As outbreaks have continued, the agency has looked for more ways to prevent them and respond more quickly. But that effort has been slowed while agency staff was diverted to handle the latest outbreaks.

"Obviously, up to this point things have not worked as well as they should have," Acheson said.

Consumer groups say things have not worked well because of inadequate money and staffing at FDA.

Andrew Kimbrell, executive director of the nonprofit Center for Food Safety, said putting one agency in charge of food safety would be a big improvement.

"It's regulatory chaos" now, Kimbrell said.

The Bush administration opposes the idea, saying it is unnecessary."
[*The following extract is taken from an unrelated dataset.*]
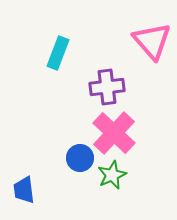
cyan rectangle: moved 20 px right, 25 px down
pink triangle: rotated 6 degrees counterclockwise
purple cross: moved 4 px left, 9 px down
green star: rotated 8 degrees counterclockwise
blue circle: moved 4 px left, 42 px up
No matter what the problem that government is supposed to be handling, we find chaos and incompetence instead of an organized professional response. Public service used to be term that meant what it said. Now it appears to be nothing more than a chance to rip us off and toss us onto the heaps of spreading germs and viral infectious agents.

The beautiful picture of spinach was acquired from here -- Willie Green's Organic Farm in the state of Washington sounds like a great source for safe spinach.